## TASK DIRECTIONS
Repeat verbatim, and only, the lines of the data below, beginning at the line that contains "ring pip: (299, 378)" and stopping after the line that contains "middle tip: (535, 253)".

--------------------------------------------------

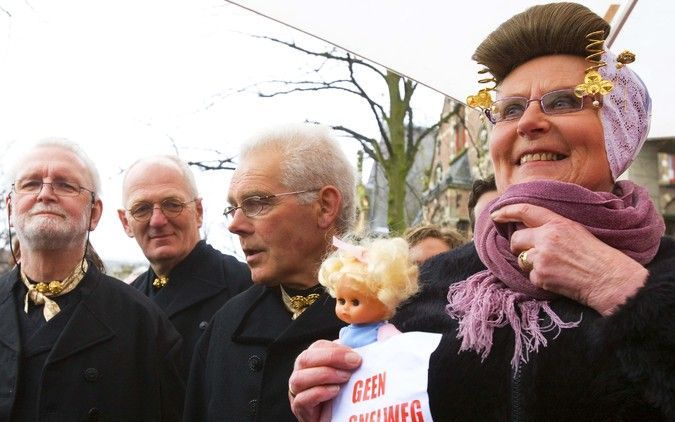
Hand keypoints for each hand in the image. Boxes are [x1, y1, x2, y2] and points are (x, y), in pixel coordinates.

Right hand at [289, 340, 361, 421]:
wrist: (339, 418)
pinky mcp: (300, 409)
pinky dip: (319, 393)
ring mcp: (297, 392)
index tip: (356, 355)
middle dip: (331, 358)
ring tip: (345, 378)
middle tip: (354, 363)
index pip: (317, 346)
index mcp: (312, 360)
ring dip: (325, 375)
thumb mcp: (348, 371)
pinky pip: (302, 399)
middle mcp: (301, 373)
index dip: (336, 349)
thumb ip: (350, 357)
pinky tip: (335, 392)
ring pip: (299, 378)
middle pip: (305, 358)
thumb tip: (363, 343)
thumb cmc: (344, 394)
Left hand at [492, 203, 647, 315]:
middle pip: (516, 239)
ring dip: (531, 265)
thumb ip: (553, 227)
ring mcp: (542, 257)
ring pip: (521, 259)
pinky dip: (540, 279)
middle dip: (520, 247)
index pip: (525, 211)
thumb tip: (528, 229)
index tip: (496, 214)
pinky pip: (530, 277)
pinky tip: (558, 278)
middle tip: (535, 253)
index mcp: (557, 223)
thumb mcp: (576, 231)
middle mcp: (547, 237)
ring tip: (554, 267)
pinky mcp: (540, 275)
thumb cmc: (597, 256)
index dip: (507, 211)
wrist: (609, 279)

--------------------------------------------------

## ANSWER AREA
ring pip: (299, 378)
middle pip: (305, 358)
thumb tip: (363, 343)
thumb cmc: (344, 394)
Left hand at [492, 203, 647, 315]:
middle pip: (516, 239)
ring dip: (531, 265)
thumb ip: (553, 227)
ring mcp: (542, 257)
ring pip: (521, 259)
pinky dip: (540, 279)
middle dip: (520, 247)
index pip: (525, 211)
thumb tip: (528, 229)
index tip: (496, 214)
pinky pip: (530, 277)
pinky tip: (558, 278)
middle tip: (535, 253)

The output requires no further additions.